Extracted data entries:
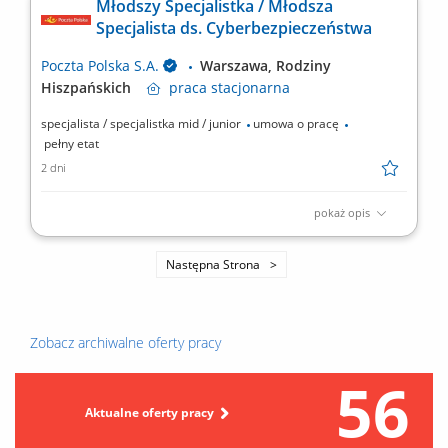
Młodszy Specjalistka / Młodsza
korespondencji do doręczenia, doręczanie listów, paczek i
Specjalista ds. Cyberbezpieczeństwa
przekazów pieniężnych, bezpośrednia obsługa klientów, w tym
sprzedaż produktów i usług, sporządzanie/prowadzenie...
Poczta Polska S.A.
Warszawa, Rodziny
Hiszpańskich​
praca
stacjonarna
specjalista / specjalistka mid / junior
umowa o pracę
pełny etat
2 dni
pokaż opis
Rodzaj zatrudnienia: umowa o pracę, pełny etat, równoważny
system czasu pracy​ Twoje zadania: monitorowanie, analizowanie
Następna Strona
oraz prezentowanie bieżącego stanu infrastruktury IT i usług IT
pod kątem poprawności i jakości działania, monitorowanie stanu
cyberbezpieczeństwa infrastruktury i...
Zobacz archiwalne oferty pracy
56
Aktualne oferty pracy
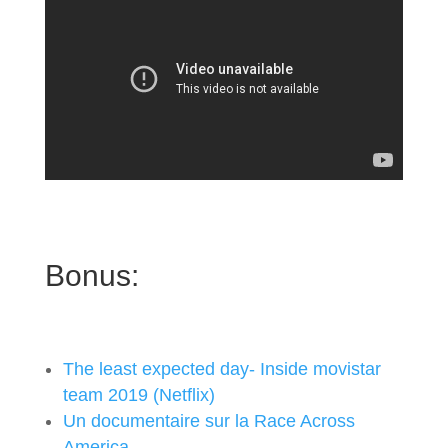
Bonus:
The least expected day- Inside movistar
team 2019 (Netflix)
Un documentaire sur la Race Across
America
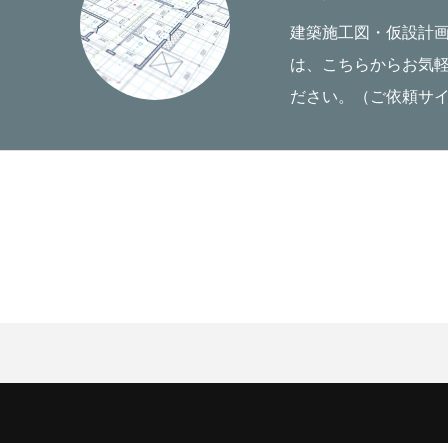
建築施工図・仮設計
は、こちらからお気
ださい。（ご依頼サ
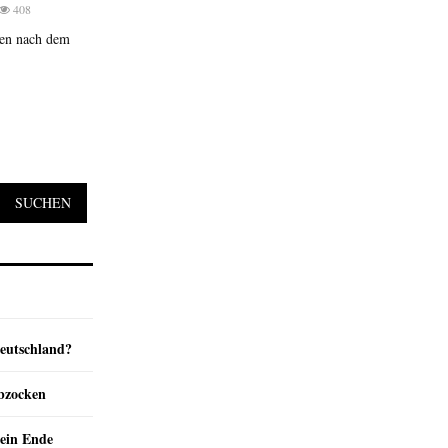
408
nen nach dem
SUCHEN
Deutschland?
abzocken
ein Ende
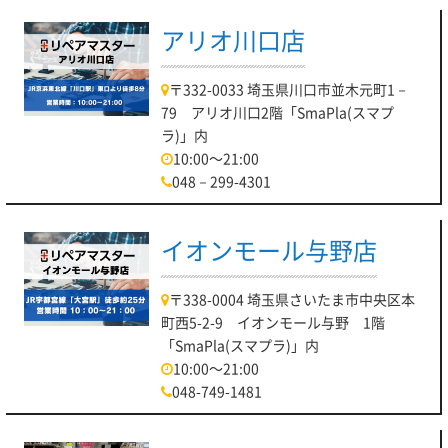
アリオ川口店
〒332-0033 埼玉県川口市並木元町1－
79 アリオ川口2階「SmaPla(スマプ
ラ)」内
10:00～21:00
048－299-4301
イオンモール与野店
〒338-0004 埼玉県さいたま市中央区本
町西5-2-9 イオンモール与野 1階
「SmaPla(スマプラ)」内
10:00～21:00
048-749-1481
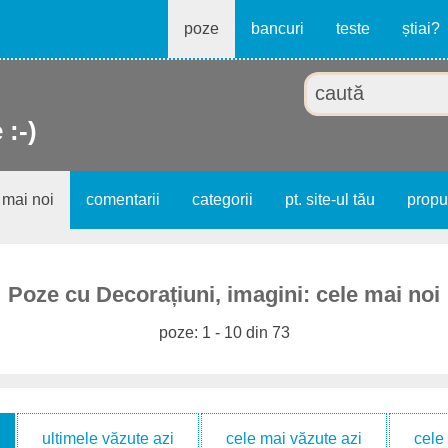
poze
bancuri
teste
știai?
 :-)
 mai noi
comentarii
categorii
pt. site-ul tău
prop
Poze cu Decorațiuni, imagini: cele mai noi
poze: 1 - 10 din 73
ultimele văzute azi
cele mai văzute azi
cele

PROBLEM REQUIREMENTS: Every line above with the string "umowa" in it needs to be copied.

EXERCISE OUTPUT:
umowa o pracę
Rodzaj zatrudnienia: umowa o pracę, pełny etat, równoważny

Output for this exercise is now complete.